Après, on a organisé la nouvelle économie dans chaque pays. En France, on a fait deux grands groupes : ceux qui gagnaient au moins 6,54 fois plus que les autres. C'est le groupe des leaders. De l'autre côté, il y avait les crétins. Les crétins, c'est les gens qui n'ont pas eu la bonne idée d'être très riches avant l'euro et qui n'ont même pas de quoi acheter des poireaux, alors qu'il faut manger au moins 5 fruits et légumes par jour.

A partir de là, ça se complique un peu. Les leaders et les crétins commencent à se disputer, les crétins disant au leaders que ce sont des crétins et les autres disant que c'est celui qui dit qui y est. A vrai dire, ce passage là est un peu confus, mais l'essentiel est que, globalement, la consommation de fruits et de légumes a diminué. A ce moment là, pour veiller au bon équilibre alimentaire de la population, on a dit qu'on allait mettre des notes. Ceux qui mangent bien 5 fruits et légumes par jour, c'est bon, triple A. Mais les petits crétins qui mangent pas comme il faut, bing, ils ont des mauvaises notes. Les profs étaient sévères mais justes. Monsieur Standard et Monsieur Poors, ainsi que Monsieur Moodys mettaient des notes à tour de bras et disaient que les plus mauvais allaient se faire virer de la prépa., parce qu'on ne rigole pas avec les élites de la nation.

Le plus gros problème était que la production de primeurs devenait surnuméraire et au moment des achats de Noël, tout le monde se mit à se mettre sur la gueule avec les poireaux, les carottes et les tomates invendus. Ça a fait un beau bazar. Heureusement, les élections arrivent au printemps et quelque soit le candidat élu, Standard, Poors ou Moodys, on aura un bon régime diététique.

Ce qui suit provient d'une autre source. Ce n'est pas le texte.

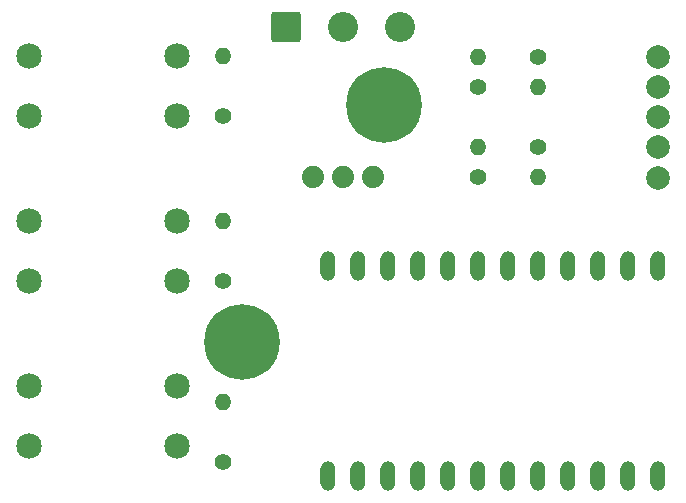
<source format=gbr>
%TF.GenerationSoftware,KiCad,Pcbnew,8.0.6*%
%TF.CreationDate,2024-11-29T18:38:07+11:00*%
%TF.ProjectId,pcb,7063622e-6b69-4636-9164-5f7063625858,rev?*%
%TF.SameCoordinates,Original*%
%TF.FileFunction,Soldermask,Top*%
%TF.FilePolarity,Negative*%
%FSLAX46Y46*%
G04 Gerber Fmt 4.6, Leading zero omitted, Abs format (unit mm)*
G04 Created by KiCad (PCBNEW 8.0.6) date 2024-11-29 18:38:07*
%MOMM*%
%LPD*%
G01*
G04 APERTURE LIST*
G04 Aperture macros list*
%AMRoundRect*
0 Rectangle with rounded corners*
0 $1 Rounding radius*
0 $2 $3 $4 $5 $6 $7 $8 $9 X,Y pos of 4 corners*
0 Add a 4 corners polygon primitive as box body*
4,1,4,$2,$3,$4,$5,$6,$7,$8,$9,$2,$3,0*
0 Add four circle primitives for the rounded corners*
1,1,$1+$1,$2,$3*
1,1,$1+$1,$4,$5*
1,1,$1+$1,$6,$7*
1,1,$1+$1,$8,$9*
0 Add four rect primitives between the rounded corners*
20,1,$1+$1,$2,$3,$4,$5,0*
20,1,$1+$1,$4,$5,$6,$7,0*
20,1,$1+$1,$6,$7,$8,$9,0*
20,1,$1+$1,$8,$9,$2,$3,0*%
G04 Aperture macros list end*
%ADD10C,1.400000*%
%ADD11O,1.400000X1.400000*%
%ADD12C,6.400000*%
%ADD13C,1.879600*%
%ADD14C,2.000000*%
%ADD15C,2.159000*%
%ADD16RoundRect,0.249999X-1.025001X-1.025001X1.025001X-1.025001X1.025001X1.025001X-1.025001X1.025001X0*%
%ADD17C,2.550000*%
%ADD18RoundRect,0.635000X-0.000010X0.635000X-0.000010X-0.635000X0.000010X-0.635000X0.000010X0.635000X0*%
G04 APERTURE END LIST*
D10*
%TO.C,R7*%
X74930000Y-30480000D03*
D11*
X69850000Y-30480000D03*
%TD*%
D12*
%TO.C,H2*%
X61900000Y-34580000D03*
%TD*%
D13*
%TO.C,SW4*%
X55880000Y-40640000D03*
X58420000Y-40640000D03*
X60960000Y-40640000D03*
%TD*%
D14*
%TO.C,A1*%
X85090000Y-40720000D03*
X85090000Y-38100000D03*
X85090000Y-35560000D03*
X85090000Y-33020000D03*
X85090000Y-30480000D03*
%TD*%
D15*
%TO.C,SW2*%
X31850000Y-44410000D03*
X44350000Y-44410000D03*
X31850000Y-49410000D03*
X44350000Y-49410000D03*
%TD*%
D10*
%TO.C,R3*%
X48260000Y-64770000D03*
D11*
X48260000Y-59690000D03*
%TD*%
D10*
%TO.C,R4*%
X69850000Y-40640000D03*
D11*
X74930000Y-40640000D03*
%TD*%
D12*
%TO.C,H1*%
X49900000Y-54580000D03*
%TD*%
D16*
%TO.C,J1*%
X53620000Y-27940000D03*
D17*
X58420000Y-27940000D03*
X63220000Y-27940000D03*
%TD*%
D10*
%TO.C,R1*%
X48260000Y-35480000D03*
D11*
X48260000Y-30400000D03*
%TD*%
D10*
%TO.C,R5*%
X74930000Y-38100000D03*
D11*
X69850000Y-38100000D03*
%TD*%
D18*
%TO.C,U1*%
X85090000Y-48180000D03*
X82550000Y-48180000D03*
X80010000Y-48180000D03*
X77470000Y-48180000D03*
X74930000Y-48180000D03*
X72390000Y-48180000D03*
X69850000Y-48180000D03*
X67310000Y-48180000D03*
X64770000Y-48180000D03*
X62230000Y-48180000D03*
X59690000Y-48180000D03*
X57150000Y-48180000D03*
X57150000Y-65960000D03*
X59690000Y-65960000D03*
X62230000Y-65960000D03*
X64770000Y-65960000D03*
X67310000Y-65960000D03*
X69850000Y-65960000D03*
X72390000Y-65960000D03*
X74930000Y-65960000D03*
X77470000Y-65960000D03*
X80010000Y-65960000D03*
X82550000Y-65960000D03*
X85090000Y-65960000D03*
%TD*%
D15*
%TO.C,SW1*%
X31850000Y-30440000D03*
X44350000Y-30440000D03*
X31850000Y-35440000D03*
X44350000Y-35440000D03*
%TD*%
D10*
%TO.C,R6*%
X69850000Y-33020000D03*
D11*
X74930000Y-33020000D03*
%TD*%
D15*
%TO.C,SW3*%
X31850000Y-58380000D03*
X44350000Y-58380000D03*
X31850000Y-63380000D03*
X44350000Y-63380000D03*
%TD*%
D10*
%TO.C,R2*%
X48260000Y-49450000D03*
D11*
X48260000Y-44370000D03*
%TD*%
M02*

</source>
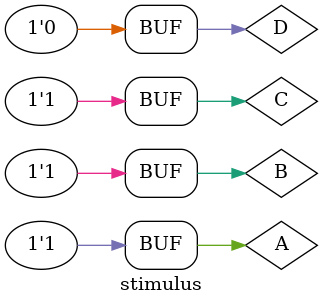
<source format=v>

module M (out, a, b, c, d);
output out;
input a, b, c, d;

wire e, f;

//Specify block with path delay statements
specify
	(a => out) = 9;
	(b => out) = 9;
	(c => out) = 11;
	(d => out) = 11;
endspecify

//gate instantiations
and a1(e, a, b);
and a2(f, c, d);
and a3(out, e, f);
endmodule


module stimulus;
wire OUT;
reg A,B,C,D;
 

M  my(OUT, A,B,C,D);
 

initial
begin
$monitor($time, 
" A=%b, B=%b, C=%b, D=%b, OUT=%b ",
	A,B,C,D, OUT);
	A = 1; B = 1; C = 1; D= 1;
	 
	#5 A = 0; B = 1; C = 1; D= 1;
	 
	#5 A = 1; B = 0; C = 1; D= 1;
	 
	#5 A = 1; B = 1; C = 1; D= 1;
	 
	#5 A = 1; B = 1; C = 1; D= 0;
	 
end
endmodule



</source>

Bon appétit et vive l'Europe des marchés et des gros légumes.

samedi 23 juillet 2011

Pensée grecque

... Et alors l'Euro tomba dans l'eau, près de Mykonos, et tous les poissons et les pêcheurs criaient : "Kalispera !! Kalispera !!", ce qui signifie à peu près : "Mon Dieu qu'allons-nous faire avec toutes ces histoires de blé à la noix, nous sommes un peu désespérés...". Et il y avait en fond la musique de Zorba-le-Grec, pour  faire couleur locale. Et là, incroyable, que vit-on arriver, sur un jet ski chromé, avec des Ray-Ban et un maillot Ralph Lauren, restons simple, oui !!... Nikola Sarko-Kiptiki, le grand chevalier franco-grec !! Les poissons et les pêcheurs lui firent une haie d'honneur et une magnifique "Olà", qui retentit dans toute la Méditerranée. Carlita Zyli-Kiptiki, telle une madone dans sa robe de grossesse Dior sur mesure en taffetas de soie mauve lilas avec ruban d'organza prune clair assorti, restons simple, se pâmait en regardant son héros. "Mon héros", dit-elle. Alors Nikola attrapa l'Euro par les pieds, - ben oui, y savait pas nager, l'Euro - et regarda la Grèce droit dans les yeux. "California pik-pik !", dit-il d'un air déterminé. Ce qui signifie à peu près : "t'inquiète pas la Grèce, j'ai encore des banques qui peuvent s'en mettre plein les fouilles avec ta dette qu'on l'a faite nous-mêmes avec mon pote Pinault, alors be cool". Nikola avait l'art du mot juste. Et c'est dans la liesse générale et sous le regard ému de la petite Angela Merkel que Nikola salua les indigènes. Vive la France ! Youpi-kiptiki.